▶ Job item: The output has to be the full set of records, reproduced exactly, minus any picture.

*** Opening Task data ***

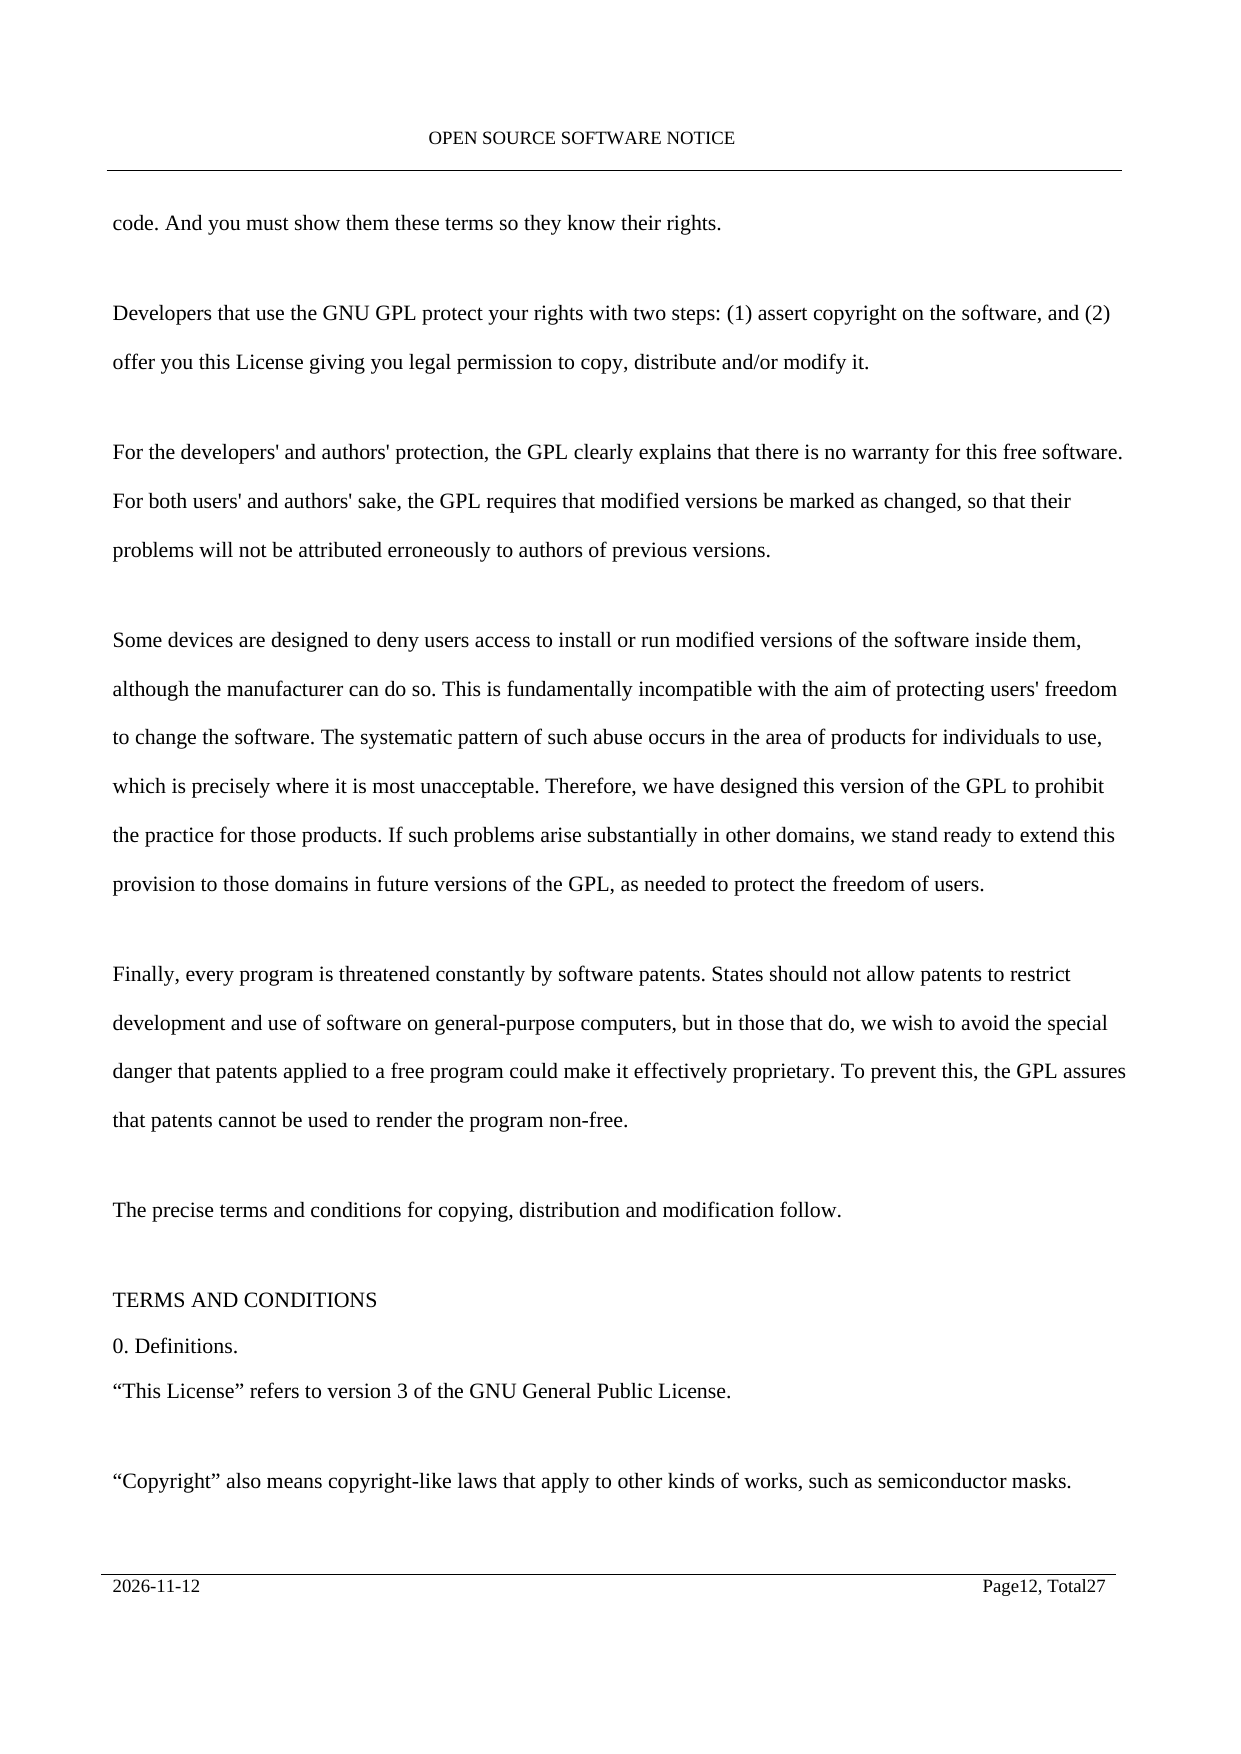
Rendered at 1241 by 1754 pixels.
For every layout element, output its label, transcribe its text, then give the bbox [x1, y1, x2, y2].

text 0. Definitions. [112, 1329, 1128, 1361]
text The precise terms and conditions for copying, distribution and modification follow. [112, 1194, 1128, 1226]
text Finally, every program is threatened constantly by software patents. States should not allow patents to restrict development and use of software on general-purpose computers, but in those that do, we wish to avoid the special danger that patents applied to a free program could make it effectively proprietary. To prevent this, the GPL assures that patents cannot be used to render the program non-free. [112, 957, 1128, 1136]
text Developers that use the GNU GPL protect your rights with two steps: (1) assert copyright on the software, and (2) offer you this License giving you legal permission to copy, distribute and/or modify it. [112, 297, 1128, 378]
text “Copyright” also means copyright-like laws that apply to other kinds of works, such as semiconductor masks. [112, 1464, 1128, 1497]
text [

*** Closing Task data ***

▶ Task output:
Rendered at 1241 by 1754 pixels.
For every layout element, output its label, transcribe its text, then give the bbox [x1, y1, x2, y2].

text 0. Definitions. [112, 1329, 1128, 1361]
text The precise terms and conditions for copying, distribution and modification follow. [112, 1194, 1128, 1226]
text Finally, every program is threatened constantly by software patents. States should not allow patents to restrict development and use of software on general-purpose computers, but in those that do, we wish to avoid the special danger that patents applied to a free program could make it effectively proprietary. To prevent this, the GPL assures that patents cannot be used to render the program non-free. [112, 957, 1128, 1136]
text Developers that use the GNU GPL protect your rights with two steps: (1) assert copyright on the software, and (2) offer you this License giving you legal permission to copy, distribute and/or modify it. [112, 297, 1128, 378]
text “Copyright” also means copyright-like laws that apply to other kinds of works, such as semiconductor masks. [112, 1464, 1128, 1497]
text [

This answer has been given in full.